Equity: Many investors will require equity in your business in exchange for their investment. This can be a good way to raise funds without incurring debt, and can also provide a way for you to cash out your investment in the future.
It's important to carefully consider your options and choose an investor that aligns with your business goals and values. Be sure to have a clear plan for how you will use the funding, and to have a solid understanding of the terms and conditions of any investment agreement before entering into it.
Social investors
A social investment company is an organisation that provides finance to social enterprises or charities, typically through loans or investments, with the aim of generating both social and financial returns. Social investment companies are mission-driven and seek to create positive social impact while also generating a financial return on their investment.
There are several ways that a social investment company can help your organisation:
Funding: Social investment companies can provide your organisation with the finance it needs to grow and achieve its social objectives, without requiring the same level of collateral or security that a bank might require.
Expertise: Social investment companies often have experience working with social enterprises and charities and can provide valuable advice and support in areas such as business planning, impact measurement, and financial management.
Networking: Social investment companies may have connections with other investors, funders, or industry experts that can benefit your organisation and help you to achieve your goals.
Social impact: By partnering with a social investment company, your organisation can demonstrate its commitment to generating social impact while also achieving financial sustainability, which can help to attract further investment and support.
It's important to research and choose a social investment company that aligns with your organisation's values and mission, and to have a clear plan for how the investment will be used to achieve both social and financial objectives.
Disadvantages of investors
While seeking an investor for a business can have many benefits, there are also some potential disadvantages to consider:
Loss of control: When an investor takes an equity stake in your business, they may also gain a degree of control over decision-making and strategy. This can be challenging if you have a strong vision for your business and don't want to compromise on key aspects.
Sharing profits: Investors will expect to receive a share of your business's profits, which can reduce the amount of money you have available for other purposes such as expansion or reinvestment. Additionally, if your business doesn't perform as well as expected, you may still be required to pay the investor back.
Pressure to perform: Investors are looking for a return on their investment, and may put pressure on you to achieve certain targets or milestones. This can be stressful and may cause you to make decisions that aren't in the best interests of your business in the long term.
Dilution of equity: When you take on investment, you will typically issue new shares, which can dilute the equity held by existing shareholders, including yourself.
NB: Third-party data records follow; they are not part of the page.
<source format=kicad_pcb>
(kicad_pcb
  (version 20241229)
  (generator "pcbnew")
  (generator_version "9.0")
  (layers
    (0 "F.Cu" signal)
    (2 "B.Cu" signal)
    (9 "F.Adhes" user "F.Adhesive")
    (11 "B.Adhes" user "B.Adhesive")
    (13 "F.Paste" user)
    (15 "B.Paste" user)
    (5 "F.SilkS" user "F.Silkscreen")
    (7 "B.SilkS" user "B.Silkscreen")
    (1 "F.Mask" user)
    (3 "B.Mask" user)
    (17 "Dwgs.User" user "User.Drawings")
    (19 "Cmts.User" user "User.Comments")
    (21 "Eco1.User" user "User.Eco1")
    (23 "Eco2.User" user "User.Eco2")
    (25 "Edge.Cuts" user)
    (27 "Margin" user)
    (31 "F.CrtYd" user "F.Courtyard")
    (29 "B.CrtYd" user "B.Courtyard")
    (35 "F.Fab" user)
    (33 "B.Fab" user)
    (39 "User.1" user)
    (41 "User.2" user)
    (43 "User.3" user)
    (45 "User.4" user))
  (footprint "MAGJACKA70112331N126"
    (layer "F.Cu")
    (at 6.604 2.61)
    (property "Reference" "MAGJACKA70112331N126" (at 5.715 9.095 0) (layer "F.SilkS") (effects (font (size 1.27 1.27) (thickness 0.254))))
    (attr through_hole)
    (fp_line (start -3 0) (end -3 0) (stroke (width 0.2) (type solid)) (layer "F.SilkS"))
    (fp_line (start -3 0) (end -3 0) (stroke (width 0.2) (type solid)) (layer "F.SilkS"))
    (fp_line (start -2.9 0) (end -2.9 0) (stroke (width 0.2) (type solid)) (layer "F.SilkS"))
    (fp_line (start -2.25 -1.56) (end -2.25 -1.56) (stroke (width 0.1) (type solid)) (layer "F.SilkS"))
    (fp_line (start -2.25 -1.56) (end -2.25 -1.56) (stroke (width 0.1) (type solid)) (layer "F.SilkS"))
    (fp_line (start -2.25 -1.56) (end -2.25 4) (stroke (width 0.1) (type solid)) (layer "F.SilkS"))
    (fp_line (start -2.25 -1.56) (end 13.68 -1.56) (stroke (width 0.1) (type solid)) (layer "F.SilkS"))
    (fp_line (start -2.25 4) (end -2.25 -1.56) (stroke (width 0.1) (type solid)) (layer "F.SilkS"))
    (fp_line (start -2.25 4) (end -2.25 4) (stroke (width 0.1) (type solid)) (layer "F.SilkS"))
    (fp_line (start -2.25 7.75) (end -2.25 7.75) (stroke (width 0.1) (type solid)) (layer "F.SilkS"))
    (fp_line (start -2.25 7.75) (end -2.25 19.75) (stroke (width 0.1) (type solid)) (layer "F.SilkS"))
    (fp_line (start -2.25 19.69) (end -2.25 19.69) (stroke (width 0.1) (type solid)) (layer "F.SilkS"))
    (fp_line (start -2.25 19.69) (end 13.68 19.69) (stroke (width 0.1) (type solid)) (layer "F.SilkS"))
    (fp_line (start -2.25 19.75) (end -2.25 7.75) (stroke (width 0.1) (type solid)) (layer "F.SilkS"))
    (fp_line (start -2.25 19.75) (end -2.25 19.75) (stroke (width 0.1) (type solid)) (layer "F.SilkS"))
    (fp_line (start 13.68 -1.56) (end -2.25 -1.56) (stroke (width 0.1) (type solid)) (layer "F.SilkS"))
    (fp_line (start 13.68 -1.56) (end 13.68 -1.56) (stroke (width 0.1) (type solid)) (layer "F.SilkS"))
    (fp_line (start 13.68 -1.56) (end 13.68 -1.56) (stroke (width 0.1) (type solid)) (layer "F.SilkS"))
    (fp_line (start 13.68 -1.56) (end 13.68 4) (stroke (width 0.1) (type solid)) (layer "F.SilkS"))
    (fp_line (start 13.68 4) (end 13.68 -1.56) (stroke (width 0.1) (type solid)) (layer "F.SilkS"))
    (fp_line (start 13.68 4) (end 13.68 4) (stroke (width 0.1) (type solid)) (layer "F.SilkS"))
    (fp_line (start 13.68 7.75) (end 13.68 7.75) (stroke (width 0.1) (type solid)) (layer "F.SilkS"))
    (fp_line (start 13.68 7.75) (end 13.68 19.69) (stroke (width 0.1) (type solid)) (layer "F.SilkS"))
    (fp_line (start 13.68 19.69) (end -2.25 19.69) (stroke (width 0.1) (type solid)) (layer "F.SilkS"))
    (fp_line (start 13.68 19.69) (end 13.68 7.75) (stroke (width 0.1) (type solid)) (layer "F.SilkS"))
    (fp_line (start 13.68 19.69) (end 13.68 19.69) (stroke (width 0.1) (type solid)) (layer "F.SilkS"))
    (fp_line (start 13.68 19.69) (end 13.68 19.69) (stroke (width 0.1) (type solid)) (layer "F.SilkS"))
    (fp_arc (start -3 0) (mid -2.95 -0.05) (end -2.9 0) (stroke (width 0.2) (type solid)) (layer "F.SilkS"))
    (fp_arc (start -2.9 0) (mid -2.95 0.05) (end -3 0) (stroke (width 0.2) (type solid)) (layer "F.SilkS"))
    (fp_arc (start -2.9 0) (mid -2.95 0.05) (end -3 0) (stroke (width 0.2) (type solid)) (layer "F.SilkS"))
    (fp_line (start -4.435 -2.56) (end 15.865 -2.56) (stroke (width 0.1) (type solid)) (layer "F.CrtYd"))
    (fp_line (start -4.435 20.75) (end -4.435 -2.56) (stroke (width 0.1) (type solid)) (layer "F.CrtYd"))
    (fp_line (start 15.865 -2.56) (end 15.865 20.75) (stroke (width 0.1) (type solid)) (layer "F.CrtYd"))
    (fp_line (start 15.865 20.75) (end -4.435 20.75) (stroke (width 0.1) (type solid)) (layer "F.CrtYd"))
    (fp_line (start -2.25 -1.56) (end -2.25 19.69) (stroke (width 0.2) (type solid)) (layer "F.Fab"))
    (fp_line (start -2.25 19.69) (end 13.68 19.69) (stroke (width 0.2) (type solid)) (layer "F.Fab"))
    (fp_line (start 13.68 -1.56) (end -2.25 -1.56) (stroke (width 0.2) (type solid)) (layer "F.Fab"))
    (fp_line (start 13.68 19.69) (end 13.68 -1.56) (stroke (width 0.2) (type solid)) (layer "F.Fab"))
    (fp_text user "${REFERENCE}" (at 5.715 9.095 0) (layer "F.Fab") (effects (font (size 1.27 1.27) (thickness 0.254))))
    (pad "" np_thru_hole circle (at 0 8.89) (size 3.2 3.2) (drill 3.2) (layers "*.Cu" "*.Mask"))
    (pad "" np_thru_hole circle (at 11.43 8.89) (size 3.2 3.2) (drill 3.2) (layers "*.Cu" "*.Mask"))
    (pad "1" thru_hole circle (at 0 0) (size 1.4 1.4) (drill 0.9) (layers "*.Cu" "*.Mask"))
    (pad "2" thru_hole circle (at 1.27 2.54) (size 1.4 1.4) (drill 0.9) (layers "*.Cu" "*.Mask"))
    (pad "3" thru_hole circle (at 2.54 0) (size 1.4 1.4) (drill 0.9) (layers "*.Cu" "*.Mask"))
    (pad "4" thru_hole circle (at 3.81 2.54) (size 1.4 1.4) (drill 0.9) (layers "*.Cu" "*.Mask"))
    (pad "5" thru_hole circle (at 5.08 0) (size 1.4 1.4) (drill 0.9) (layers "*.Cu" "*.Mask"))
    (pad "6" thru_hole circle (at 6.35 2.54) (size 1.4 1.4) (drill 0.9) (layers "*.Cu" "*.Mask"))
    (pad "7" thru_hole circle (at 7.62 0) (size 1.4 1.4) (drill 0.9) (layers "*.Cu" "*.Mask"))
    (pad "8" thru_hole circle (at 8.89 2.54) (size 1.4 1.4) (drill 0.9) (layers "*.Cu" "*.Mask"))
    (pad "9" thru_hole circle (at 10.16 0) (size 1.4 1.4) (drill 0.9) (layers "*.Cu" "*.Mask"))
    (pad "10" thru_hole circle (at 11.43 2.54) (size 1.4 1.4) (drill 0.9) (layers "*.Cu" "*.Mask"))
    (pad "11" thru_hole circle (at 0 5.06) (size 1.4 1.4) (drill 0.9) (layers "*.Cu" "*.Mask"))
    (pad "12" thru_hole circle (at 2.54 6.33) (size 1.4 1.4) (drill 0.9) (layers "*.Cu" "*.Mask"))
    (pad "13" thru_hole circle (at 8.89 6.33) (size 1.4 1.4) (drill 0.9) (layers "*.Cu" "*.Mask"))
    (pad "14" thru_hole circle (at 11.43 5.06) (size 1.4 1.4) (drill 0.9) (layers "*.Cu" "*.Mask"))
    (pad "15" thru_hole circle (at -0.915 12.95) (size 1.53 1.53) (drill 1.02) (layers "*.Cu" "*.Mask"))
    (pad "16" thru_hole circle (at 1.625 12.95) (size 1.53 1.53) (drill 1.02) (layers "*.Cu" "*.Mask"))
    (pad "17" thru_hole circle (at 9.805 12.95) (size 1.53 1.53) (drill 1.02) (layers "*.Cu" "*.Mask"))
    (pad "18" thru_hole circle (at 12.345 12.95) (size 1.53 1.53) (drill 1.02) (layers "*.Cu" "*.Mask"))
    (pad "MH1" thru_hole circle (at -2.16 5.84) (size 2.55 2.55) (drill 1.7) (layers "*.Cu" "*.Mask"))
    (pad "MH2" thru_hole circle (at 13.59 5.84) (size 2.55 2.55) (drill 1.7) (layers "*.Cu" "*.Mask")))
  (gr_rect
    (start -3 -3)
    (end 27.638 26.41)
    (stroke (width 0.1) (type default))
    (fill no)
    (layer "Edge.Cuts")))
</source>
This can be a disadvantage if you want to maintain a certain level of control or ownership over your business.
Costs and fees: There may be costs associated with seeking and securing investment, such as legal and accounting fees, as well as ongoing costs such as management fees or interest payments.
It's important to carefully consider these disadvantages and weigh them against the potential benefits of seeking investment, and to seek professional advice before making any decisions.